The second step: A single genome is not enough

It is generally accepted now that it is dangerous to think about "the" genome of a species, even though this is what the initial sequencing papers stated in their titles just a few years ago. The previous emphasis on relatively minor changes between individuals was largely due to the fact that sequence variation has overwhelmingly been studied by PCR- or hybridization-based methods. Along these lines it is worth reiterating that the often-quoted 1% divergence between humans and chimps turned out to be a red herring. While we differ from our closest living relatives only by about one out of every hundred bases that can be aligned, there is a much larger fraction of our genome(s) that we do not share at all. Of similar importance is the observation that some genes with fundamental effects on life history traits such as flowering are not even functional in the first A. thaliana accession sequenced, and thus would not have been appreciated based on the first genome alone.
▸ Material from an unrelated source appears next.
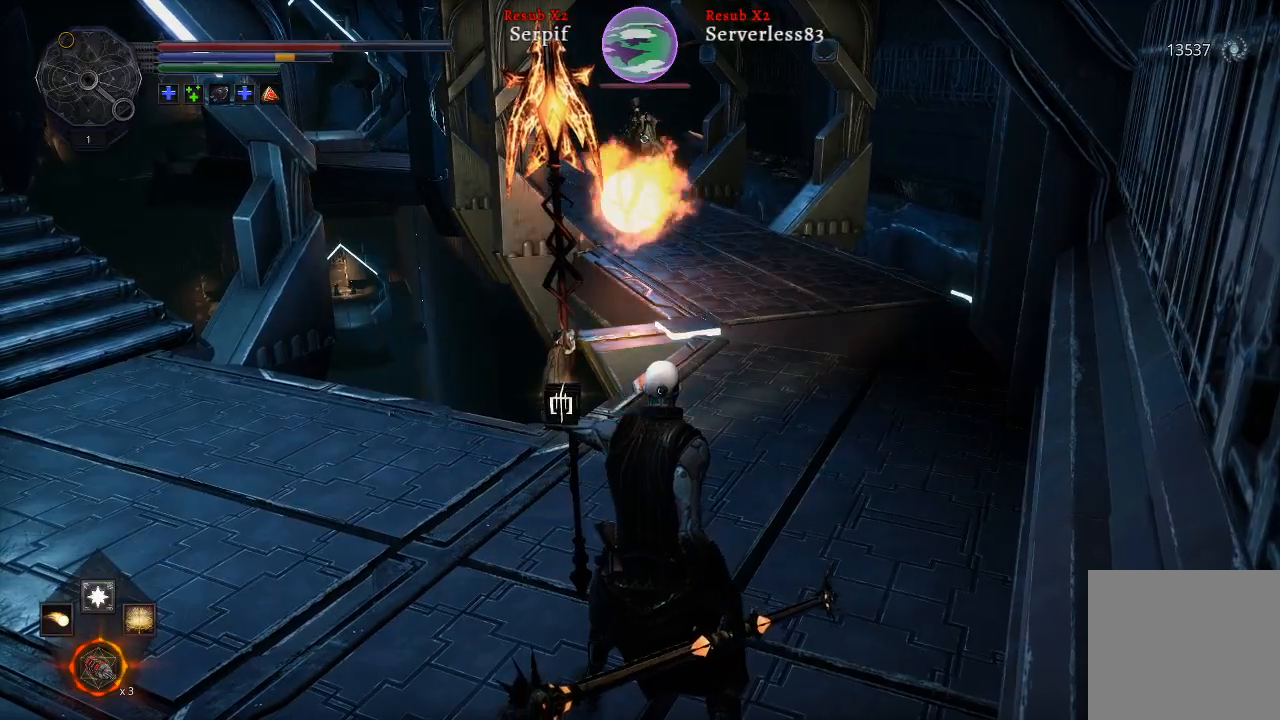
{"buttons": [], "left_stick": "center", "right_stick": "center", "events": []}
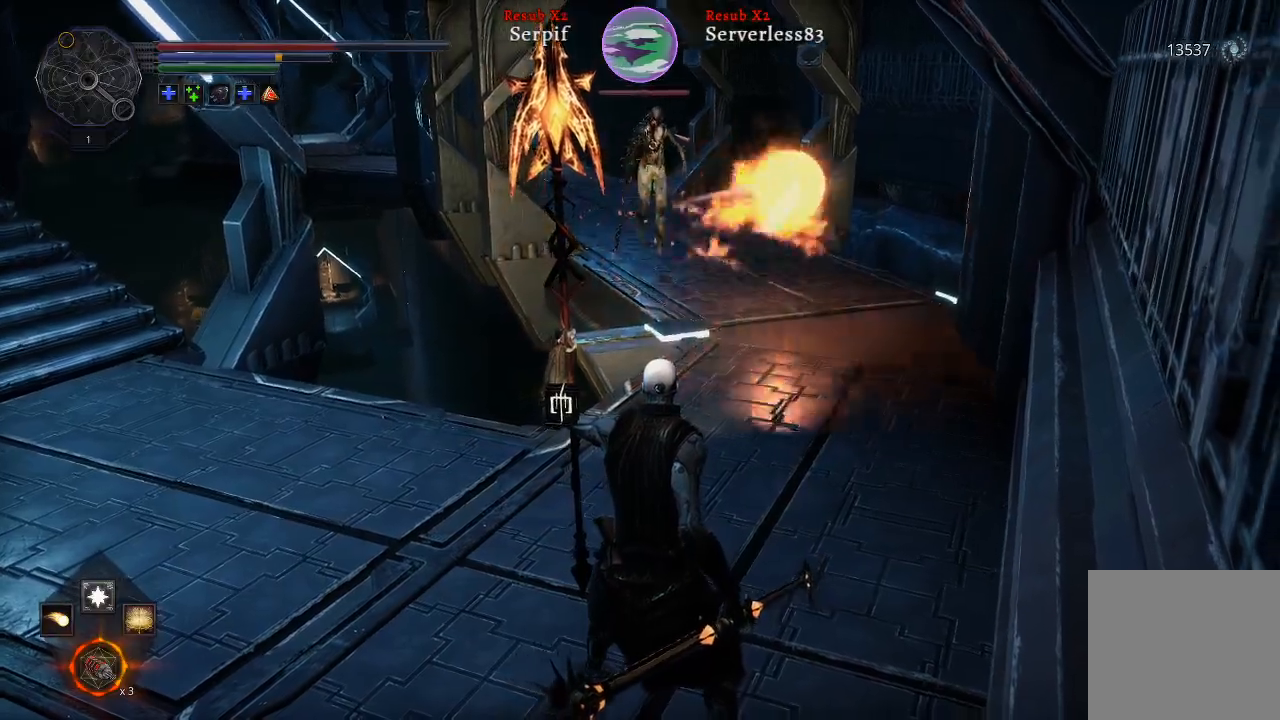
{"buttons": [], "left_stick": "center", "right_stick": "center", "events": []}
There were several motivations for the recently completed first phase of the 1001 Genomes project: to quantify genome variation in a large and representative sample of accessions; to investigate the demographic history of the species; to identify features that make specific geographic or genetic subsets particularly well suited for forward genetics, field experiments and selection scans; and to provide a powerful GWAS resource. Previous studies had shown that the ability to detect footprints of selection depended greatly on the sample. Similarly, while GWAS have identified common alleles with major effects from as few as 96 accessions, a much larger sample is required for most traits. The SNP-genotyped RegMap panel provided such a collection, but did not efficiently capture all SNPs and structural variants. Fully sequencing this collection would be of limited benefit, as one could accurately impute the missing data by sequencing a subset. We therefore assembled a set of accessions that sufficiently overlap the RegMap panel for imputation of variants in all lines. The combined collection constitutes a powerful resource for determining how genetic variation translates into phenotypic variation.
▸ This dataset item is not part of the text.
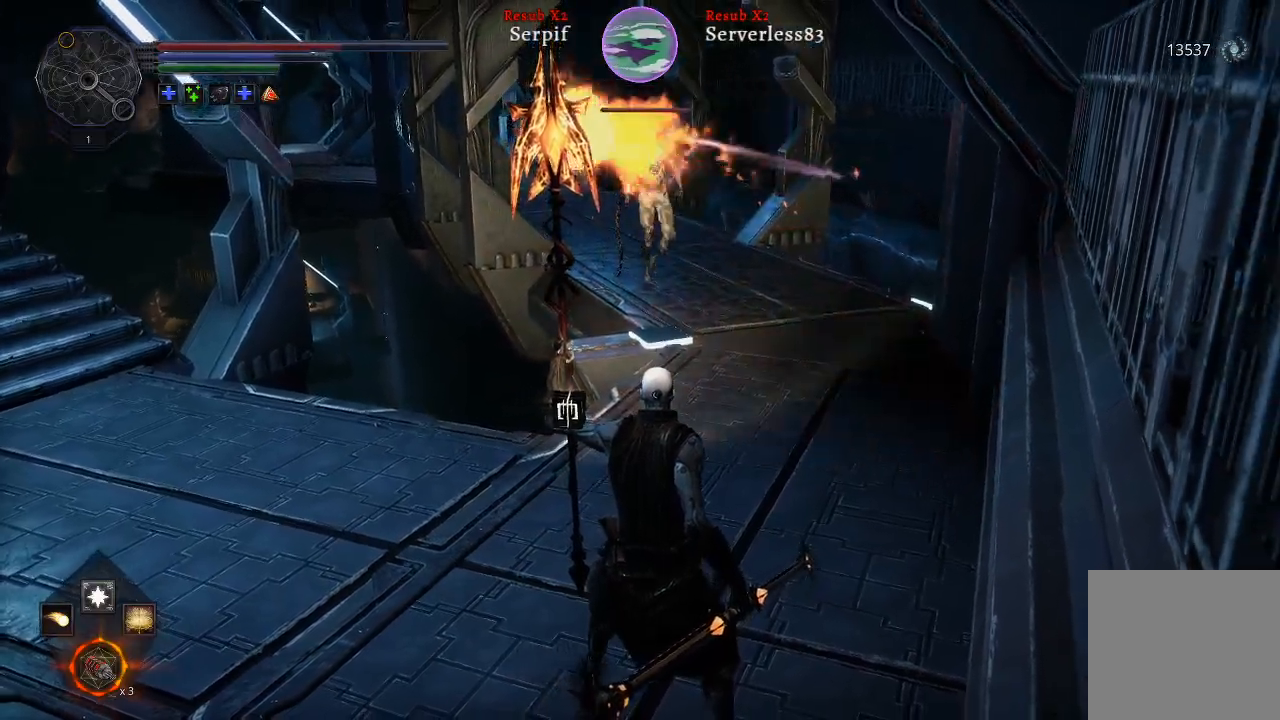
{"buttons": [], "left_stick": "center", "right_stick": "center", "events": []}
From resequencing to a collection of complete genomes: The 1001G+ effort

Understanding how genetic variation translates into phenotypic variation, and how this translation depends on the environment, is a major challenge for modern biology. Thanks to advances in technology, it has become possible to start answering this question by sequencing entire populations and connecting this information to phenotypic data, whether this be public health records, crop yield data, or the ability to withstand stress in a controlled experiment or in nature. There is, however, an important aspect that was often glossed over in all these (often highly publicized) efforts: we are still far from fully describing genetic variation on a population scale. Previous short-read sequencing methods have only supported the accurate discovery of simple variants (single nucleotide and very short insertion/deletion polymorphisms), with results being invariably biased with respect to what is present or missing in the reference genome. Large or complex structural variants, as well as simple variants inside complex variants have generally been missed completely. It is currently not known how serious this problem is, for the simple reason that finding out requires completely assembling large number of genomes, and comparing the result to data generated using standard methods. This is the objective of the 1001G+ effort. Long-read sequencing has now advanced to a stage where generating nearly complete genomes for large samples is feasible. Building on the success with the 1001 Genomes Project, we are assembling dozens, and hopefully, hundreds of genomes from a diverse collection of Arabidopsis thaliana strains, annotating them with transcriptome and epigenome information, and developing tools to make the results available to the community. This will go a long way toward answering the question of what is hidden in the part of the genome we currently cannot see.